§ Assignment: Determine how many lines of the entries that follow contain "icon", and respond with that number alone.

[Opening Data to examine section]

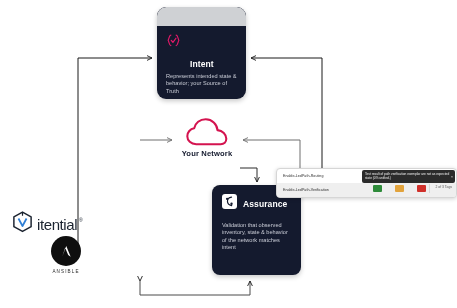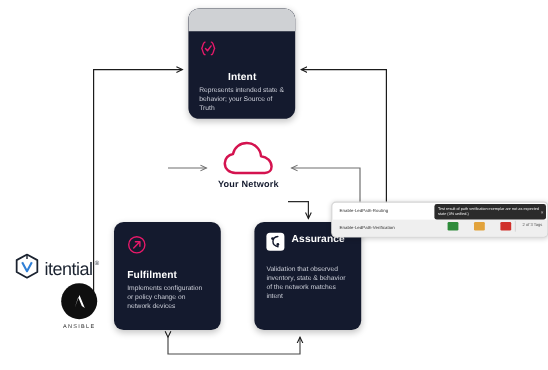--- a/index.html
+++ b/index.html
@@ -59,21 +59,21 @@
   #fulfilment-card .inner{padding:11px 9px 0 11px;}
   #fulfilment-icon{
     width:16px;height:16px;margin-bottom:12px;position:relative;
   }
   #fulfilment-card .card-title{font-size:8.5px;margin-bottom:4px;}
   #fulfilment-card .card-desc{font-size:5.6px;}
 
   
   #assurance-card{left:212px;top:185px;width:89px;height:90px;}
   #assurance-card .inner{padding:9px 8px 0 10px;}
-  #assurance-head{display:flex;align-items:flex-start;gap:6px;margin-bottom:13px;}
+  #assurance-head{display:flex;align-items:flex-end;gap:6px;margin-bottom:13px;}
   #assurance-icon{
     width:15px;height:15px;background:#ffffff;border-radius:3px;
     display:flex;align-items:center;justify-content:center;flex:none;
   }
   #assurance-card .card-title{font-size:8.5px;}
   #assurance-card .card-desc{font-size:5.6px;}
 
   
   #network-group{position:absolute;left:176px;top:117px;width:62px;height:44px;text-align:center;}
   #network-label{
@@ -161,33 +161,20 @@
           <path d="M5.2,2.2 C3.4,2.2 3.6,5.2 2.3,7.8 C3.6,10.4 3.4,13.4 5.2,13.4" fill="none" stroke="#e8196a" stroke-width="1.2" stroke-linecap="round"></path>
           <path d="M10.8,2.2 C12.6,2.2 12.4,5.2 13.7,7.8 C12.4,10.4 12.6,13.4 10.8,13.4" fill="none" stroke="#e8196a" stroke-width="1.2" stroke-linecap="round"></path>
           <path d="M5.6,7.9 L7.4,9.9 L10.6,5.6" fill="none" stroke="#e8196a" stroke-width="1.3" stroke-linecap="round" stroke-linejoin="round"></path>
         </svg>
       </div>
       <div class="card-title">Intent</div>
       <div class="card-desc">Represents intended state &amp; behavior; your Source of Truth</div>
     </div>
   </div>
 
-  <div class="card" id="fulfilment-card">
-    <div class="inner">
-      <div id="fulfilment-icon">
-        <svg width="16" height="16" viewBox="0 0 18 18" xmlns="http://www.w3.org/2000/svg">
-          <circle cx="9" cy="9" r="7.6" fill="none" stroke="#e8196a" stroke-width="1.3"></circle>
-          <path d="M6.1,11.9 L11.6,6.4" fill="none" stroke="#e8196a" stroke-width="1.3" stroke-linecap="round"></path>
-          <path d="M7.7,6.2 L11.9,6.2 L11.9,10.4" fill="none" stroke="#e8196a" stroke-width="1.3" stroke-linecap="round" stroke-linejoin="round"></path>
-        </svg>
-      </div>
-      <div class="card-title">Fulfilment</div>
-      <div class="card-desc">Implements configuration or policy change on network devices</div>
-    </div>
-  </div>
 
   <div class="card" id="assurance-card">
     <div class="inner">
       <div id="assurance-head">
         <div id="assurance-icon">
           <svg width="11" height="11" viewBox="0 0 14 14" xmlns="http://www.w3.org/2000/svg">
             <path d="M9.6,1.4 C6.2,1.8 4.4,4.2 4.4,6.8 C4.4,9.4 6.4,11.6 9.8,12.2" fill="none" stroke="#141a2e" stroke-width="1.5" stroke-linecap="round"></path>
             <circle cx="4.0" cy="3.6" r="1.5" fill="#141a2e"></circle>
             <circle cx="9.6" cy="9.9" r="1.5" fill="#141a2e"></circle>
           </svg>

[Closing Data to examine section]

§ Task output: 4